Monsters have been part of storytelling since the earliest times and the Minotaur is one of the most famous. Half-man, half-bull with a face only a mother could love, let us creep into the labyrinth to make ourselves known to him.
Back in the days of ancient Greece, it was considered very poor form to appropriate for oneself an animal marked for sacrifice to the gods. It worked like this: an animal was fed and cared for, protected from predators, washed, groomed, and coddled until the time came for it to be taken to the altar of the relevant god and sacrificed for the glory of that god. Gods were given the pick of the herd because, you know, only the best will do.
Bear with me, this is leading somewhere.
In ancient Crete, three brothers were vying for the kingship. One brother, Minos, declared he was the most logical choice because he enjoyed the gods’ favor so much so that if he asked the gods for something, he’d get it immediately. To demonstrate his claim, he prayed to the sea god Poseidon asking that a bull appear from the ocean (yes, the ocean!) and promising to sacrifice that bull to the god.

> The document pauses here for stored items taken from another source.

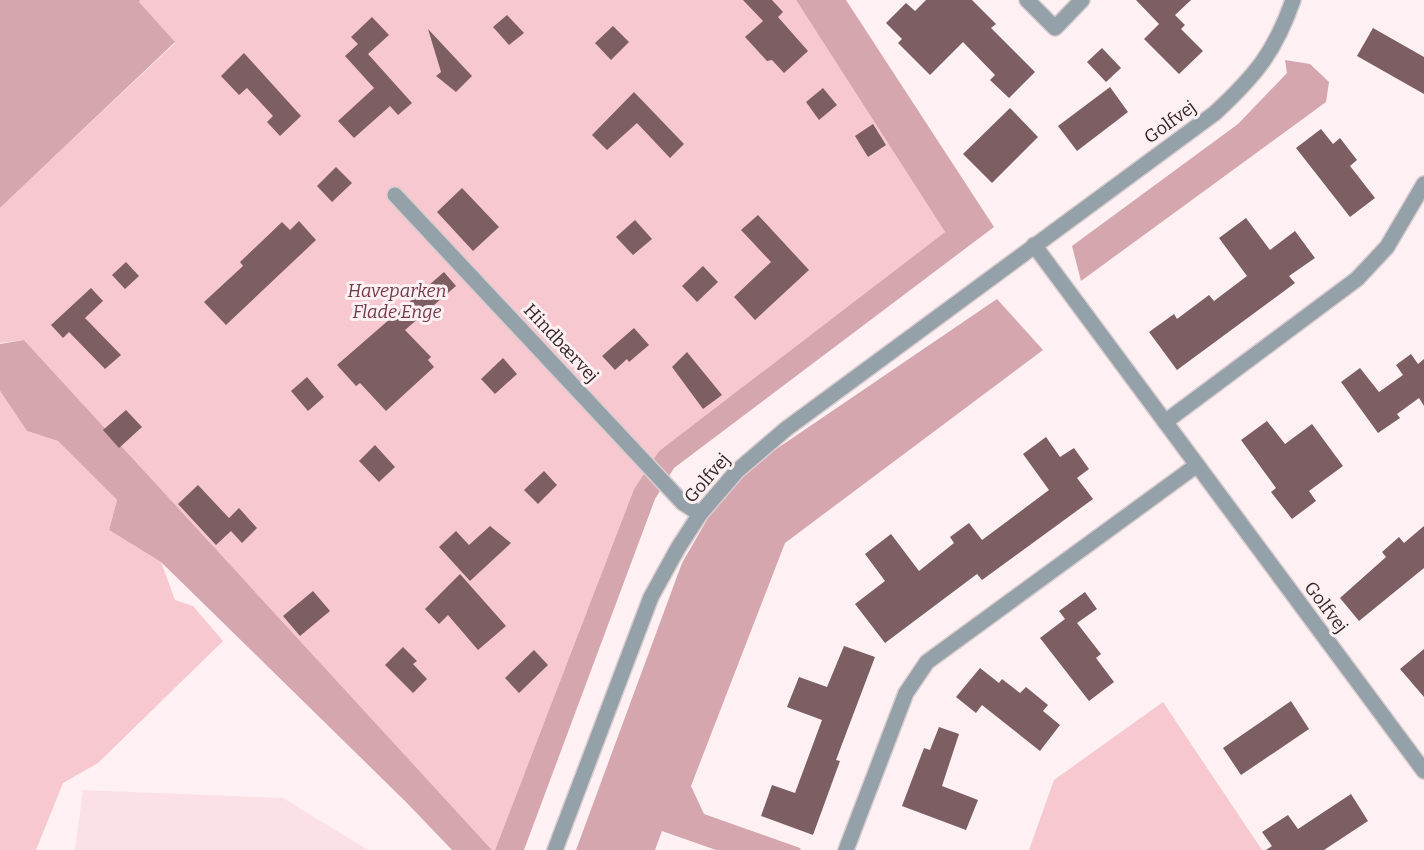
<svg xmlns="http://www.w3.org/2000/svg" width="1424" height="850" font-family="Bitter,serif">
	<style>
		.built { fill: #fbe1e5 }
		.green { fill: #f8c8d0 }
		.forest { fill: #d6a6af }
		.building { fill: #7c5e63 }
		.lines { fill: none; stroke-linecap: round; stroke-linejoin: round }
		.minor-casing { stroke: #daccce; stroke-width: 18 }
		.minor { stroke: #94a1a8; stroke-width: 15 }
		.labels { text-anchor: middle; stroke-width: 6; stroke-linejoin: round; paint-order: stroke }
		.street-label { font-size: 18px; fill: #322527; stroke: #fff1f3 }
		.park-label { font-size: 18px; font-style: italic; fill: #763846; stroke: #fff1f3 }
	</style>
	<rect width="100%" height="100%" fill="#fff1f3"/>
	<polygon class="built" points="83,790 283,798 368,850 75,850"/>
	<g class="green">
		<polygon points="140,0 796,0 945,232 659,451 634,489 495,850 492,850 24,340 0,343 0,208 175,43 138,1"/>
		<polygon points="0,391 27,431 58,441 117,500 109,530 161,562 175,600 193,606 223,641 98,763 63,783 36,850 0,850"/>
		<polygon points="1163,702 1262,850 1029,850 1054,780"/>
	</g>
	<g class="forest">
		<polygon points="0,0 140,0 139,2 175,42 0,208"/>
		<polygon points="796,0 846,0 994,227 674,468 655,499 524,850 495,850 634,489 659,451 945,232"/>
		<polygon points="1285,60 1310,64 1329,82 1326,102 1081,281 1072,246 1238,124 1287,73"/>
		<polygon points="997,299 1043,350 785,543 691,786 704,814 800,848 801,850 716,850 662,831 655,850 576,850 682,563 715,506 750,467"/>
		<polygon points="24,340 492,850 452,850 406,802 161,562 109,530 117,500 58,441 27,431 0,391 0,344"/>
	</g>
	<g class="building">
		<polygon points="743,0 772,0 783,12 778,17 808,51 784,73 772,60 767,61 745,37 763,21"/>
		<polygon points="926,0 972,0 996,24 991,28 1035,72 1009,98 990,80 995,75 963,42 930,75 898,43 902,39 886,23 906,3 915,11"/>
		<polygon points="1136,0 1191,0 1175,15 1185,25 1181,29 1203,51 1179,74 1144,39 1159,24"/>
		<polygon points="507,15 524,33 509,45 493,27"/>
		<polygon points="372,17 389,35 368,54 412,103 398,115 390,106 354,138 338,121 374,88 345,56 358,44 351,37"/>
		<polygon points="613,26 629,42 611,60 595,43"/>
		<polygon points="1373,28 1424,57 1424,94 1357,56"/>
		<polygon points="428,29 472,76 456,92 436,76 441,72"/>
		<polygon points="1102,48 1121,68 1106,82 1087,62"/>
		<polygon points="244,53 301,116 280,136 267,122 273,116 247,88 239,95 221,76"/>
		<polygon points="1110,87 1128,112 1077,151 1058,126"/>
		<polygon points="823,88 837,105 819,120 806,102"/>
		<polygon points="634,92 684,144 670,158 637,123 607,150 592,135"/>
		<polygon points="1010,108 1038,137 992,183 963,154"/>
		<polygon points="873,124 886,145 868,157 855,136"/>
		<polygon points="1321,129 1333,144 1340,138 1357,160 1350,166 1375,198 1350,217 1296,148"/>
		<polygon points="336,167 352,183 332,202 317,186"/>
		<polygon points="462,188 499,227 473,251 437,212"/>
		<polygon points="758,215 809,270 755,320 734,297 771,262 741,230"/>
		<polygon points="1246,218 1270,250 1295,231 1315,258 1289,276 1295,283 1177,370 1149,332 1174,314 1177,319 1209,295 1214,301 1247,276 1219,238"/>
		<polygon points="635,220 652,239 633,255 616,237"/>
		<polygon points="299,221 316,240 226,325 204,302 243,266 240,262 282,222 290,230"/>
		<polygon points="126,262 139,276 125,289 112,275"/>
		<polygon points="703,266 718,282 697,302 682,286"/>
		<polygon points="444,272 456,286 405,330 431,357 428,360 434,367 386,411 360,383 356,386 337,365"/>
		<polygon points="91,288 103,301 85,318 121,355 105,369 69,332 63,338 51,325"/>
		<polygon points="634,328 649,345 629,362 627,359 615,370 602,356"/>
		<polygon points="687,352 722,395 703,409 672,367"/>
		<polygon points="1411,354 1418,364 1424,359 1424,406 1419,398 1397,414 1400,418 1378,433 1341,382 1360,368 1379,392 1403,375 1396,365"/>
		<polygon points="503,358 517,374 495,394 481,379"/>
		<polygon points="307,377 324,397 308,411 291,391"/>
		<polygon points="126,410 142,427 119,448 103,430"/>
		<polygon points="1267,421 1285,444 1312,424 1343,466 1309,491 1316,501 1292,519 1271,492 1276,488 1241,440"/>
		<polygon points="1046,437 1060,457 1074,448 1089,469 1077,478 1093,499 982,580 977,574 885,643 855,604 885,581 865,554 891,534 919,571 954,543 950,537 969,523 982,540 1049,490 1023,454"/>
		<polygon points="375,445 395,467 379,482 359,461"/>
		<polygon points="544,471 557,485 538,504 524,490"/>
		<polygon points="198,485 229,518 239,508 257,528 242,543 231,531 216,545 178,504"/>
		<polygon points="490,526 511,543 470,581 439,547 456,531 469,545"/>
		<polygon points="1424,526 1424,568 1359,621 1340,598 1386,557 1382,552 1399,537 1404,543"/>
		<polygon points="460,574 506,626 478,650 448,615 439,624 425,609"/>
		<polygon points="313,591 330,611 300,636 283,616"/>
		<polygon points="1085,592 1097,609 1077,623 1101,654 1096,658 1114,682 1089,701 1040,638 1065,619 1059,611"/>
		<polygon points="844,646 875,657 836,760 840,761 813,835 761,816 772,785 795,793 822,720 787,707 799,677 827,687"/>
		<polygon points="403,647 417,661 413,664 427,679 413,693 385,665"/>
		<polygon points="1424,649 1424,697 1400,669"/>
		<polygon points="534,650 548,665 519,693 505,678"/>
		<polygon points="980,668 999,683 1002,679 1020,693 1026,687 1048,705 1043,711 1060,725 1040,751 982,705 976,713 956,697"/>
		<polygon points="1291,701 1309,729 1241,775 1223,748"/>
		<polygon points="939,727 959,734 942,786 978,800 966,830 902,806 924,748 930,750"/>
		<polygon points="1351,794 1368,821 1324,850 1266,850 1272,846 1262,832 1288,815 1298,829"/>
	</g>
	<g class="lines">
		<g class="minor-casing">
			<g id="minor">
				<polyline points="1027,0 1055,28 1082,0"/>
				<polyline points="395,195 683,503 700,514"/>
				<polyline points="1034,245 1424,771"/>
				<polyline points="1165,422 1357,279 1387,247 1424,184"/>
				<path d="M555 850 651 597 678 548 700 514 737 471 786 429 1215 113C1255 76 1275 52 1293 0"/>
				<polyline points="846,850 906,693 927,662 1197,465"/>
			</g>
		</g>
		<use href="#minor" class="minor"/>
	</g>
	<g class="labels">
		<g class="street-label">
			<text transform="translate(1170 122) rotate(-36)" y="6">Golfvej</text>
			<text transform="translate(561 343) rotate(47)" y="6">Hindbærvej</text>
			<text transform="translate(707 478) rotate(-49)" y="6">Golfvej</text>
			<text transform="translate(1326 607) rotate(53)" y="6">Golfvej</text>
		</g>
		<g class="park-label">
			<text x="397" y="297">Haveparken<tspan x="397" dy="21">Flade Enge</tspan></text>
		</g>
	</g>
</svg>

Sure enough, a bull appeared from the ocean – and not just any bull – this was a magnificent snow-white creature quite unlike anything anyone had ever seen. A bull among bulls. Politics being what it always has been – who you know – Minos became king.
Dearie me, what should Minos do but decide not to keep his side of the bargain. Thinking that the bull would be better off in his own fields servicing his cattle, he sacrificed a lesser bull to Poseidon instead. You’d think he’d have known better.
Gods don’t do run-of-the-mill punishments and the angry Poseidon came up with a doozy. Pasiphae was Minos’s wife and Poseidon decided to make her fall in love with the white bull. Yes, you read that right. She was overcome with an unquenchable passion for the beast and well, what do you know, by hook and by crook they got together and she found herself pregnant.
When the child was born, he had a human body and the head and tail of a bull. It was truly a face only a mother could love. Minos was rather put off and soon ordered a massive labyrinth to be built to both house and hide the horrible hybrid creature. This perhaps wasn’t as cruel as it sounds because the Minotaur, as he was known, liked to eat people. By the way, the maze was designed and constructed by Daedalus; you might know his name as the father of Icarus, the boy who flew too close to the sun. The years rolled by and the Minotaur lived in his lonely prison eating the occasional prisoner, I suppose.
I can’t help feeling a bit sorry for the Minotaur. I like to think, however, that his mom never stopped loving her strange little boy-bull.
One day, Minos’s son, Androgeos, was accidentally killed while visiting Athens and Minos was so enraged that he attacked Athens in revenge. Minos never did things by halves and he decided that every year (some sources say every nine years) the Athenians had to send fourteen young people to Crete as a tribute to him. Those teenagers were fated to be Minotaur munchies.
This went on for a time until Theseus, son of the king of Athens, decided he’d take it upon himself to kill the Minotaur. Off he went to Crete and, luckily for him, met one of Minos’s daughters, Ariadne, who fell in love with him. She knew a thing or two about the labyrinth and gave Theseus a ball of string so he could tie one end to the opening of the maze and then follow it back afterwards. She evidently preferred Theseus over her half-brother the Minotaur.
Theseus killed the Minotaur seemingly without too much effort. (I put it down to diet – if only the Minotaur had been given some vegetables. Bulls are herbivores after all.) The Athenian then escaped from the labyrinth by following the string back to the entrance, then sailed back to Athens with Ariadne and her sister Phaedra, who was also in love with Theseus (who seems to have been quite a babe-magnet). There’s a whole other tragic story about Theseus, Ariadne, and Phaedra, but now’s not the time for it.
The moral of our story is that if you promise the gods you’re going to sacrifice them a beautiful snow-white bull, you had better do it, because otherwise your spouse is likely to present you with one very unattractive baby.
As a postscript, I can’t help feeling a bit sorry for the Minotaur. He was a monster, an outcast, a fearsome man-eater, but he was also the innocent victim of his stepfather’s pride and it seems hardly fair that he had a miserable life in a dingy labyrinth detested even by his family. I like to think, however, that his mom never stopped loving her strange little boy-bull.